One-shot Training for Video Object Segmentation

Baiyu Chen,Sixian Chan,Xiaoqin Zhang
2024-05-23
Abstract:Video Object Segmentation (VOS) aims to track objects across frames in a video and segment them based on the initial annotated frame of the target objects. Previous VOS works typically rely on fully annotated videos for training. However, acquiring fully annotated training videos for VOS is labor-intensive and time-consuming. Meanwhile, self-supervised VOS methods have attempted to build VOS systems through correspondence learning and label propagation. Still, the absence of mask priors harms their robustness to complex scenarios, and the label propagation paradigm makes them impractical in terms of efficiency. To address these issues, we propose, for the first time, a general one-shot training framework for VOS, requiring only a single labeled frame per training video and applicable to a majority of state-of-the-art VOS networks. Specifically, our algorithm consists of: i) Inferring object masks time-forward based on the initial labeled frame. ii) Reconstructing the initial object mask time-backward using the masks from step i). Through this bi-directional training, a satisfactory VOS network can be obtained. Notably, our approach is extremely simple and can be employed end-to-end. Finally, our approach uses a single labeled frame of YouTube-VOS and DAVIS datasets to achieve comparable results to those trained on fully labeled datasets. The code will be released.

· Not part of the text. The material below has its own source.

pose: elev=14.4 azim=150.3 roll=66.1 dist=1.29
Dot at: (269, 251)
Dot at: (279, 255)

Computer Vision and Pattern Recognition
What problem does this paper attempt to address?
This paper focuses on the problem of Video Object Segmentation (VOS), which is the task of tracking and segmenting objects in videos. Traditional VOS methods usually require fully annotated videos for training, which is both time-consuming and expensive. To address this issue, the paper proposes a new end-to-end one-shot training framework that only requires one annotated frame for each training video, effectively training most advanced VOS networks. The authors observed that VOS networks can predict rough masks in video sequences even starting from noisy reference masks (such as empty or all-black masks). Based on this finding, they designed a feedback loop that predicts object masks through forward inference and then reconstructs the initial masks through backward reconstruction. This bi-directional training method enables the network to be effectively trained without relying on a large amount of annotated data. The main contributions of the paper include: 1. The first proposal of a one-shot training framework applicable to most advanced VOS networks, requiring only one labeled frame per video. 2. A simple and end-to-end training method that demonstrates strong label efficiency and generalization ability. 3. Achieving comparable results to fully annotated data using only one labeled frame from the YouTube-VOS and DAVIS datasets. Compared to self-supervised VOS methods, this method is more efficient but lacks mask priors, which may result in weak robustness for complex scenes. In contrast, semi-supervised methods may require two labeled frames and multiple training stages, while the approach in this paper only requires one labeled frame and can be implemented in an end-to-end manner. Experimental results show that VOS networks trained using this method achieve performance comparable to models trained with fully annotated data on benchmark tests like DAVIS and YouTube-VOS, demonstrating its effectiveness in reducing annotation costs.